Using Your Head: Mouthguards, Sports & You
Don’t be a hero. A little piece of plastic in your mouth provides big-time protection.
If you or your child participate in team sports or athletics, you may want to consider buying a mouthguard. Mouthguards can significantly decrease the chances of broken teeth, a broken jaw or even a season-ending concussion.
A store-bought or custom-fitted mouthguard can help keep you safe on the field without ruining a good time.
What is a mouthguard?
A mouthguard is a plastic (or silicone), U-shaped device that fits over your teeth and protects your mouth from injury during jarring, physical contact.
Typically, a mouthguard covers your upper teeth. But if you have orthodontics (braces) on your lower teeth, your dentist or orthodontist may ask you to wear one on your lower teeth too.
I don’t wear braces. Do I need to wear a mouthguard?
Sure do. Even if the sport has minor risk of mouth injury, you need to wear a mouthguard. An accident can happen when you least expect it, so it’s better to be safe than sorry.

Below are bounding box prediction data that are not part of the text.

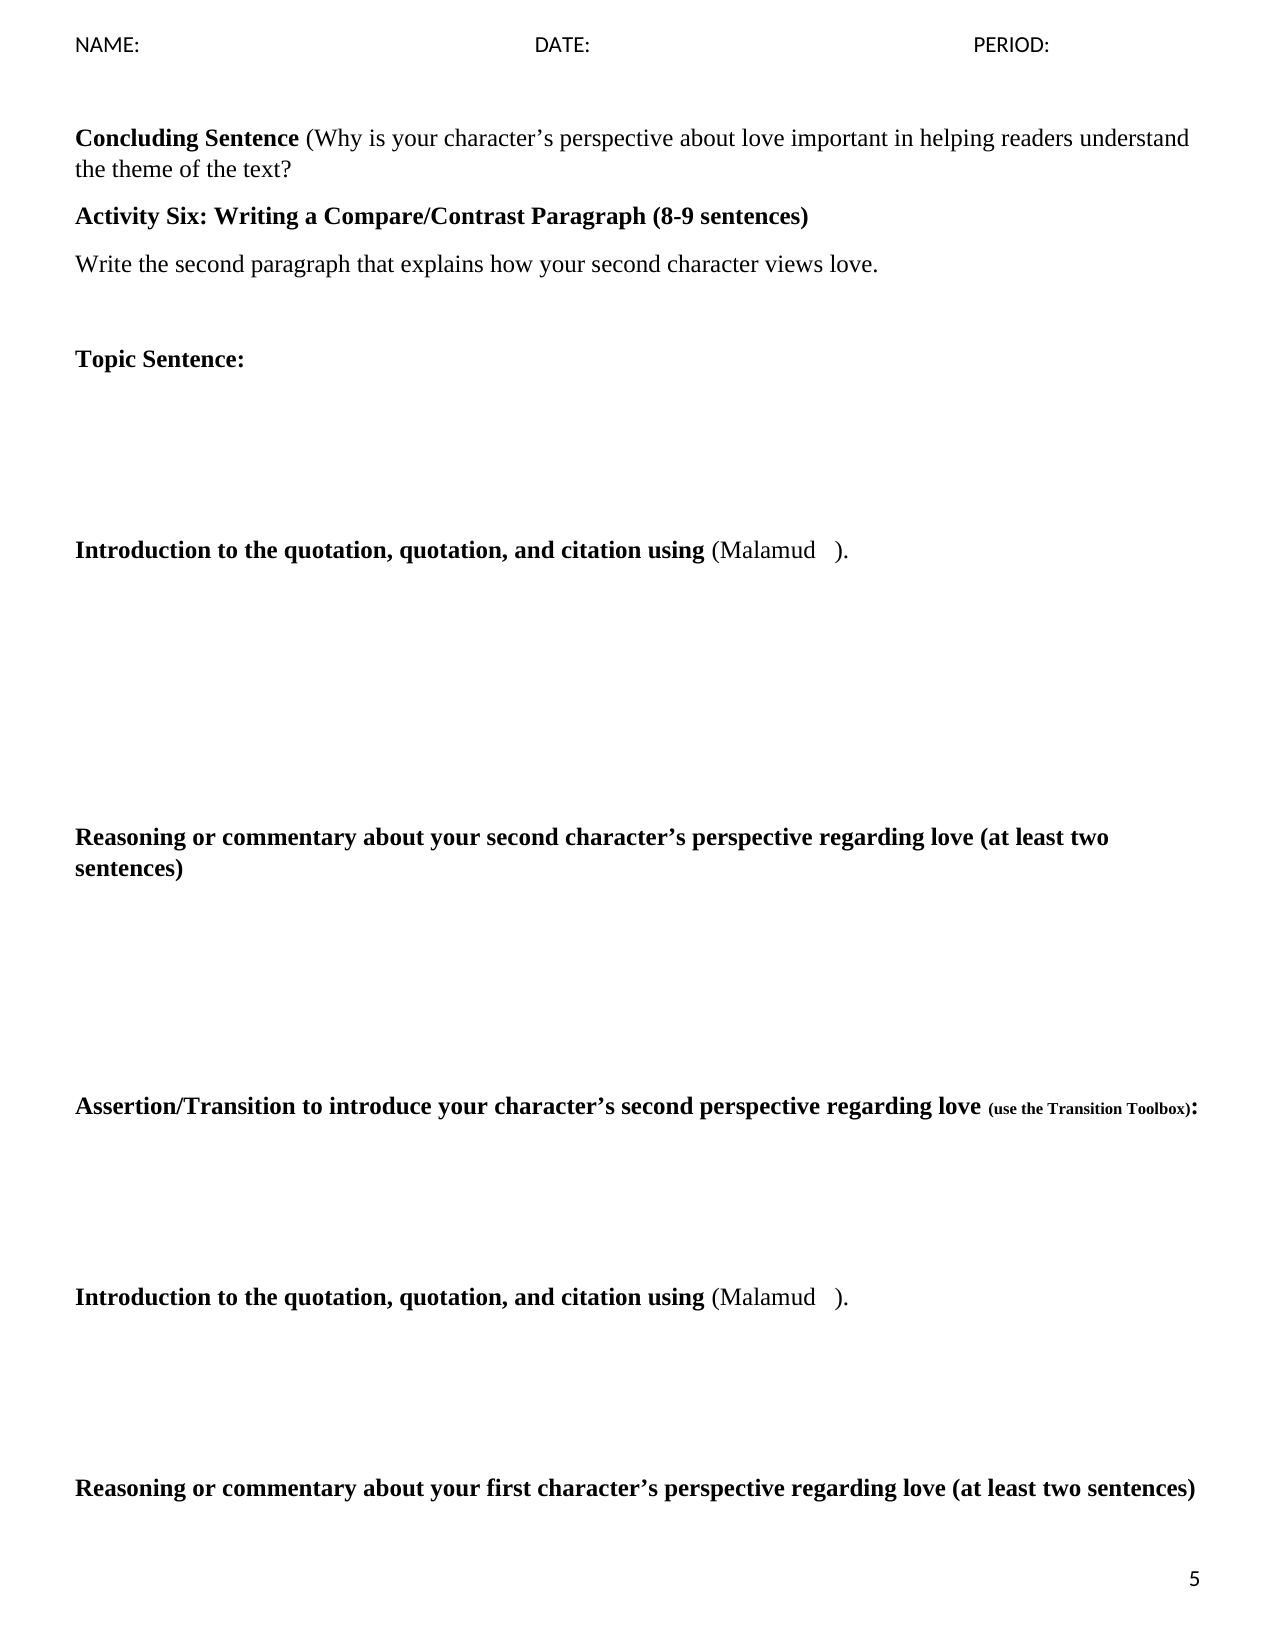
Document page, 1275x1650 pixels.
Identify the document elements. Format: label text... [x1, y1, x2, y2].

text Introduction to the quotation, quotation, and citation using (Malamud ). [75, 535, 1200, 564]
text Topic Sentence: [75, 344, 1200, 373]
text Write the second paragraph that explains how your second character views love. [75, 249, 1200, 278]
text Reasoning or commentary about your second character’s perspective regarding love (at least two sentences) [75, 822, 1200, 881]
text Concluding Sentence (Why is your character’s perspective about love important in helping readers understand the theme of the text? [75, 123, 1200, 182]
text Activity Six: Writing a Compare/Contrast Paragraph (8-9 sentences) [75, 201, 1200, 230]
text Reasoning or commentary about your first character’s perspective regarding love (at least two sentences) [75, 1473, 1200, 1502]
text Introduction to the quotation, quotation, and citation using (Malamud ). [75, 1282, 1200, 1311]
text Assertion/Transition to introduce your character’s second perspective regarding love (use the Transition Toolbox): [75, 1091, 1200, 1120]
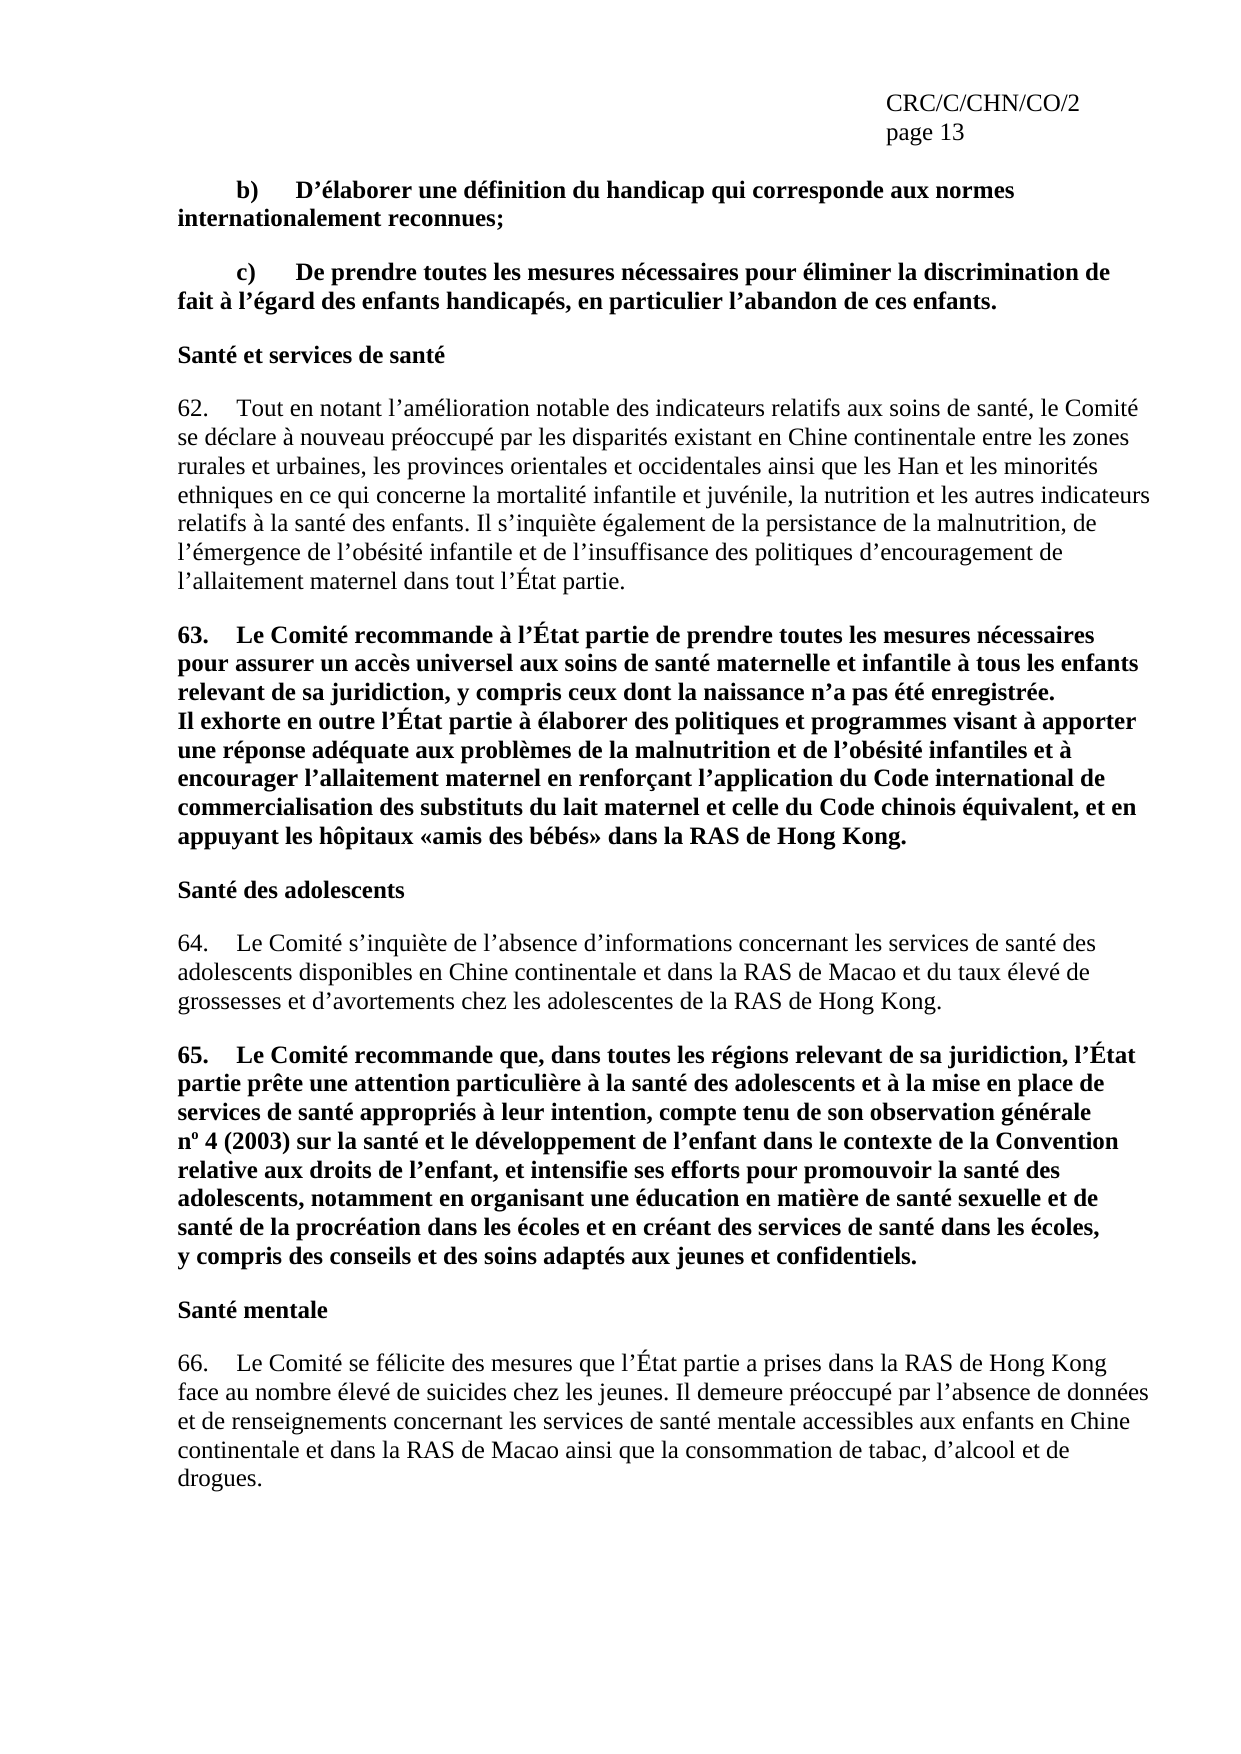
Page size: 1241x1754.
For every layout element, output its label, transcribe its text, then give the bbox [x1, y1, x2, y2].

text b) D’élaborer une définition du handicap qui corresponde aux normes internationalement reconnues; [177, 175, 1152, 232]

What can happen if I don’t wear a mouthguard?
Well, it’s not pretty:
- Broken teeth
- Cuts to the lip, tongue or face
- Nerve damage
- Facial fractures
- Damaged mouth tissue
How do mouthguards stop concussions?
When you take a big hit to the jaw, the impact can reverberate through your skull and into your brain. A mouthguard absorbs some of this impact and prevents it from spreading. So don’t forget to wear your mouthguard during practice as well as during games!
Should I keep my retainer in when wearing my mouthguard?
No, anything that can be removed from the mouth should be removed before wearing a mouthguard.
What types of mouthguards can I buy?
Custom-fit: Made by your dentist or orthodontist. Offers maximum comfort and protection by fitting your teeth exactly.
Boil and bite: Formed by placing mouthguard in hot water to soften, then biting into it to mold to your teeth.
Ready-made: Bought “off of the shelf” and not fitted to your teeth specifically.